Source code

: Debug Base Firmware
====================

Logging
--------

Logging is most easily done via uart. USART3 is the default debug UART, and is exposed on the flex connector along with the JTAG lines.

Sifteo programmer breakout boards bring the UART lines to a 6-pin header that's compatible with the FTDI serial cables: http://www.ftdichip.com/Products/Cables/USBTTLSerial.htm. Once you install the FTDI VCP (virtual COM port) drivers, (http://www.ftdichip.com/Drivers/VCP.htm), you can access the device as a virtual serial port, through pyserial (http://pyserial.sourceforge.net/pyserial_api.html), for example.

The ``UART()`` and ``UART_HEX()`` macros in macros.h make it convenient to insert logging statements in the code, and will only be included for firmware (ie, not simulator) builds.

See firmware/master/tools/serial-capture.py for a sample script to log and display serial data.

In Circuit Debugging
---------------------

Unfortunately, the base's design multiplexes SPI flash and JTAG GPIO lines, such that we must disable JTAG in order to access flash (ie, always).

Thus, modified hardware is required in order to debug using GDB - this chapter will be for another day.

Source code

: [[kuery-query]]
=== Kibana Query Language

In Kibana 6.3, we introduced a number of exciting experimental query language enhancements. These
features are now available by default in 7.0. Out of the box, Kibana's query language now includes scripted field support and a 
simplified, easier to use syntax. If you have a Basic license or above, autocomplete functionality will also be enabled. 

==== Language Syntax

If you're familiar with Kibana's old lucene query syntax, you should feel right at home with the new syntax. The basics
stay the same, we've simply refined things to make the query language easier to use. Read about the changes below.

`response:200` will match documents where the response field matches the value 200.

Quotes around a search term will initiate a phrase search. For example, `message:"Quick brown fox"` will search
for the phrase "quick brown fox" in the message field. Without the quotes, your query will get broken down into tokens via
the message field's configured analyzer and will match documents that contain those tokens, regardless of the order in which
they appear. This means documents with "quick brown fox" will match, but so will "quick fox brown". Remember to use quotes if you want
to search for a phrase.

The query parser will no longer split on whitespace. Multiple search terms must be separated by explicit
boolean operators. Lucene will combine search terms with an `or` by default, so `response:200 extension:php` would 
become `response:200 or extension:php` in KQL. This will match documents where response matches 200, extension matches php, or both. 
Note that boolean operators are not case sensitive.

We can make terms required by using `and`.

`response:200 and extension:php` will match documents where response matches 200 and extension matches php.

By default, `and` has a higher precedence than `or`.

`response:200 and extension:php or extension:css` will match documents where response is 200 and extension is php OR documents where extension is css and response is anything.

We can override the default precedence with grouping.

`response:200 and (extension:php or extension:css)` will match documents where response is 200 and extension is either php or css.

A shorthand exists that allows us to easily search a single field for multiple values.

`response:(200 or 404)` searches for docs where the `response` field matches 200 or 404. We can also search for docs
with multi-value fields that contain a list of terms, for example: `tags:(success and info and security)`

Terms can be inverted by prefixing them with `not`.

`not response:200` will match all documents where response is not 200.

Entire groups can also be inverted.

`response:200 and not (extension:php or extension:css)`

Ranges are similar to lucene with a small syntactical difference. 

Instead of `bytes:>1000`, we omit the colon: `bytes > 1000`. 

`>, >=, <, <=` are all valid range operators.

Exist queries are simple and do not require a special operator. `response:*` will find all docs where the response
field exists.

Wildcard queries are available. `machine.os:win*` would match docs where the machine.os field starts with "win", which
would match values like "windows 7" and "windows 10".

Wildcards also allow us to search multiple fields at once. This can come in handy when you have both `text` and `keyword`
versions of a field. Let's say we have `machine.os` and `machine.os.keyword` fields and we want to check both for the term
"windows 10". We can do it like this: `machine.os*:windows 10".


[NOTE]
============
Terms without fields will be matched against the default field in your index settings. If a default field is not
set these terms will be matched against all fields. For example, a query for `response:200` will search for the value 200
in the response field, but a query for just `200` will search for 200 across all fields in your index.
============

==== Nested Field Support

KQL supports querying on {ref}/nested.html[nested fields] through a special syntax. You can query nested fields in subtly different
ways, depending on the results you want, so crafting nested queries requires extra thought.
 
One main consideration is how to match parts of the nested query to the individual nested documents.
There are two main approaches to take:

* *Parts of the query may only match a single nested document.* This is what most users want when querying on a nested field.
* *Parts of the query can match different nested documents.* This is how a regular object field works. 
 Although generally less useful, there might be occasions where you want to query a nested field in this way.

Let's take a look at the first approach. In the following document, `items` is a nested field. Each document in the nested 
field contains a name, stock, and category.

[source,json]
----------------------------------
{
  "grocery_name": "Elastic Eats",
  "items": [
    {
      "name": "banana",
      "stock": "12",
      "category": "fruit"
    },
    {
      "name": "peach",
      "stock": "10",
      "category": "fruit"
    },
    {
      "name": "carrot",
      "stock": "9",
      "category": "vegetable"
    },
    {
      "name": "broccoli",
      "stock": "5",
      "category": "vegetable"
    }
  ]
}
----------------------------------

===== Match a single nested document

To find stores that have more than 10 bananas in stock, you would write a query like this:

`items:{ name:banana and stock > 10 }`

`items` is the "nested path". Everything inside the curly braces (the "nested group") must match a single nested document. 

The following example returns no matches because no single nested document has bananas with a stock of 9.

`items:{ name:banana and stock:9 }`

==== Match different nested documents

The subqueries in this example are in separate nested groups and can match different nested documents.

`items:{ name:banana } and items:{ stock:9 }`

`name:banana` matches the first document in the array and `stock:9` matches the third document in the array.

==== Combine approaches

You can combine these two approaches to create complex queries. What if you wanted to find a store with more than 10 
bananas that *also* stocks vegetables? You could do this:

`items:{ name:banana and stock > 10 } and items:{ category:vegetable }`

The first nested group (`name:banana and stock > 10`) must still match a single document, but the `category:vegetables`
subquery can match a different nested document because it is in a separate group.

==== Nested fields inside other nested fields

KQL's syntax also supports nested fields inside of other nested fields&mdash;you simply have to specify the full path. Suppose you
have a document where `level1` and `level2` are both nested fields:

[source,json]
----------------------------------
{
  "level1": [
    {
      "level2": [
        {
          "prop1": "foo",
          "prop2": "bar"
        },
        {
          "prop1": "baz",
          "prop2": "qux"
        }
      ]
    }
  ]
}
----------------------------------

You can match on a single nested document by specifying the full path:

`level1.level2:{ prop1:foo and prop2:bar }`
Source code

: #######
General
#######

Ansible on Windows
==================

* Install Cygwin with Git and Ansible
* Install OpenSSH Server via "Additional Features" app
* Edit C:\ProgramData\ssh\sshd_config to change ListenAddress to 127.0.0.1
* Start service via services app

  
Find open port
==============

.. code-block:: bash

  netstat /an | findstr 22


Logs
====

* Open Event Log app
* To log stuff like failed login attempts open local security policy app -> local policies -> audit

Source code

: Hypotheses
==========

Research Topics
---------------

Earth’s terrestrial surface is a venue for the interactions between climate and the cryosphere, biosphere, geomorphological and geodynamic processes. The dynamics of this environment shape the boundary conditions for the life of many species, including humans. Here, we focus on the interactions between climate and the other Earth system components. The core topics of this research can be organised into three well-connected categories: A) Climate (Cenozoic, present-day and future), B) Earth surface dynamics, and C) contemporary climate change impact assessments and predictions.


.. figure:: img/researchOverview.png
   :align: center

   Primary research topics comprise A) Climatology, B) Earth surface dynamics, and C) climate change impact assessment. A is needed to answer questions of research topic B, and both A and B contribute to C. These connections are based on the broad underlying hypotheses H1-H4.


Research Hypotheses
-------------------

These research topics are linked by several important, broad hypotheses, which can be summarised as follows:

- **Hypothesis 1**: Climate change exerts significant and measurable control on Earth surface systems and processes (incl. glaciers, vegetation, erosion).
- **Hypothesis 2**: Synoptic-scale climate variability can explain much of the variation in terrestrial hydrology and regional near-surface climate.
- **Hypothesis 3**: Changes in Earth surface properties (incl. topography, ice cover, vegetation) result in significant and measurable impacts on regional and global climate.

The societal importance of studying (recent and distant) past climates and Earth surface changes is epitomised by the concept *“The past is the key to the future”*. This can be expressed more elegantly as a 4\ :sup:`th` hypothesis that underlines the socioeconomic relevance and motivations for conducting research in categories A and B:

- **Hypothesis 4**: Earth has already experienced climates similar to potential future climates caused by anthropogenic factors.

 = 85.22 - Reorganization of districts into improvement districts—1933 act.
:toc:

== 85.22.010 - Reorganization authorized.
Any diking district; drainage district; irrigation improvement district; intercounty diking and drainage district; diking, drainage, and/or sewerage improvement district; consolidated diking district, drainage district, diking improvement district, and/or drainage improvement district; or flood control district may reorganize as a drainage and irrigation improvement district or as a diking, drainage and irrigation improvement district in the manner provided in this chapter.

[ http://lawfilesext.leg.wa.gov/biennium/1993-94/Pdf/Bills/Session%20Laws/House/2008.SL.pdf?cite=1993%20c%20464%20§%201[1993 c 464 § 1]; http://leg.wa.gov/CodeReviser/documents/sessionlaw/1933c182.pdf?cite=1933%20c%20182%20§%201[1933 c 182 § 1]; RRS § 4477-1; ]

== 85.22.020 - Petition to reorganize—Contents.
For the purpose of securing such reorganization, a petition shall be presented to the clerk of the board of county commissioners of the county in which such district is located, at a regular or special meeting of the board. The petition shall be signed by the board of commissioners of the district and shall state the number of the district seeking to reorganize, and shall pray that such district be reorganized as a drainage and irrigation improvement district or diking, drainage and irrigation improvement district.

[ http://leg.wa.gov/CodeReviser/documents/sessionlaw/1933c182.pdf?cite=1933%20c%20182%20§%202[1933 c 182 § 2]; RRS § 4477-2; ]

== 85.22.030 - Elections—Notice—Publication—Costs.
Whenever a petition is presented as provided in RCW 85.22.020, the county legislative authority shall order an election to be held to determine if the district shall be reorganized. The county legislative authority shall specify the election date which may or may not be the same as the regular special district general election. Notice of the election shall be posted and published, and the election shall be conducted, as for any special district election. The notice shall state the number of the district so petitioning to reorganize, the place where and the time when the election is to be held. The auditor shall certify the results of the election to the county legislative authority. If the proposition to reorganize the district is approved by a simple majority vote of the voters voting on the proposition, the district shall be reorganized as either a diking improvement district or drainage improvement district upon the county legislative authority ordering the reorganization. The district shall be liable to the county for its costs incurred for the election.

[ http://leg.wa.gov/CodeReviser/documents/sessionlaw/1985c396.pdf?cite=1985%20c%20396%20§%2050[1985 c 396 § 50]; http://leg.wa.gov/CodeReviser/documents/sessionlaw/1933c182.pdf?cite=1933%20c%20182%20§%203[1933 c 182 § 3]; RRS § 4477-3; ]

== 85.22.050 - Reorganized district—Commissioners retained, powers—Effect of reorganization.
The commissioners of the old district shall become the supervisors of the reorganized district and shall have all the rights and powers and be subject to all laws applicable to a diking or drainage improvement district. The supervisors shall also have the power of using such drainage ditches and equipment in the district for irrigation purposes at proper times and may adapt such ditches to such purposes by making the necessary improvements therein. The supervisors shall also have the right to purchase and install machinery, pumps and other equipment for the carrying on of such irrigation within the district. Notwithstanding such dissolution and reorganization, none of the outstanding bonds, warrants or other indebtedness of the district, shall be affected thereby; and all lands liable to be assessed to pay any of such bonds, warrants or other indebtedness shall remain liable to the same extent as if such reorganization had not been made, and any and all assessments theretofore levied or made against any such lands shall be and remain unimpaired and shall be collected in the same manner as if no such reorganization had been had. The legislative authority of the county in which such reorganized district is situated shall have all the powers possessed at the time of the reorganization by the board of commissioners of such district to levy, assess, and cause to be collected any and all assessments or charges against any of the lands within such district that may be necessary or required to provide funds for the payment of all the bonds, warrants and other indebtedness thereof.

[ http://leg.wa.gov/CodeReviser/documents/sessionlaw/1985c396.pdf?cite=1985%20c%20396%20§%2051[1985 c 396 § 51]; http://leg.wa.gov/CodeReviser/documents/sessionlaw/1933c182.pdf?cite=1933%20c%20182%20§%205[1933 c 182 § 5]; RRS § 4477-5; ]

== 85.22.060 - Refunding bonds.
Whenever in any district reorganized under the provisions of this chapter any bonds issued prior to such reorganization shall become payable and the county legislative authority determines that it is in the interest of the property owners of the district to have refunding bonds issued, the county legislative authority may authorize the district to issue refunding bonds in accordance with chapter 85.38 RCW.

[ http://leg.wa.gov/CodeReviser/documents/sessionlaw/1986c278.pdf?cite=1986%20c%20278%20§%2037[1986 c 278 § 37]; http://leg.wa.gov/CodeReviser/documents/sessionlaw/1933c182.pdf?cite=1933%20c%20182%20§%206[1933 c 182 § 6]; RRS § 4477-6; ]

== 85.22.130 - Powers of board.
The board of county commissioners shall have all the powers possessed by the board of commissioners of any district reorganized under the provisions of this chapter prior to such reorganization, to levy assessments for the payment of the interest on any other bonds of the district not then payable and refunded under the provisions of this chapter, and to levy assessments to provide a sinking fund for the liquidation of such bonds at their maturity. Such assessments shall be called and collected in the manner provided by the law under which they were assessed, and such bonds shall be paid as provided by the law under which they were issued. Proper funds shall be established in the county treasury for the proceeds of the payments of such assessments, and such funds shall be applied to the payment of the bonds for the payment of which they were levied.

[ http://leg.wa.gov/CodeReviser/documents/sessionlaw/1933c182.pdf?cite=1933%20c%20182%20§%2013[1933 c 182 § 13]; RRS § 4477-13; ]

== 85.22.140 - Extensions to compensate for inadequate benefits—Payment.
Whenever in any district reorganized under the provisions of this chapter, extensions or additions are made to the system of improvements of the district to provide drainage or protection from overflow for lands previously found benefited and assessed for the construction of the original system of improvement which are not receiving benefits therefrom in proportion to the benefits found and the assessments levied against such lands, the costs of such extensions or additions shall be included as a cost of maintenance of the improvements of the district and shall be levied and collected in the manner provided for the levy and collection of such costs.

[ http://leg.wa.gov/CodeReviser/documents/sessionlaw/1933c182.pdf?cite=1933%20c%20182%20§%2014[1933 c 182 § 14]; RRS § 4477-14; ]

■ TO DO ■
Take the listing above and repeat exactly the lines from the one containing "field exists." through the one containing "object field works.", both included.

■ YOUR RESPONSE ■
field exists.

Wildcard queries are available. `machine.os:win*` would match docs where the machine.os field starts with "win", which
would match values like "windows 7" and "windows 10".

Wildcards also allow us to search multiple fields at once. This can come in handy when you have both `text` and `keyword`
versions of a field. Let's say we have `machine.os` and `machine.os.keyword` fields and we want to check both for the term
"windows 10". We can do it like this: `machine.os*:windows 10".


[NOTE]
============
Terms without fields will be matched against the default field in your index settings. If a default field is not
set these terms will be matched against all fields. For example, a query for `response:200` will search for the value 200
in the response field, but a query for just `200` will search for 200 across all fields in your index.
============

==== Nested Field Support

KQL supports querying on {ref}/nested.html[nested fields] through a special syntax. You can query nested fields in subtly different
ways, depending on the results you want, so crafting nested queries requires extra thought.
 
One main consideration is how to match parts of the nested query to the individual nested documents.
There are two main approaches to take:

* *Parts of the query may only match a single nested document.* This is what most users want when querying on a nested field.
* *Parts of the query can match different nested documents.* This is how a regular object field works. 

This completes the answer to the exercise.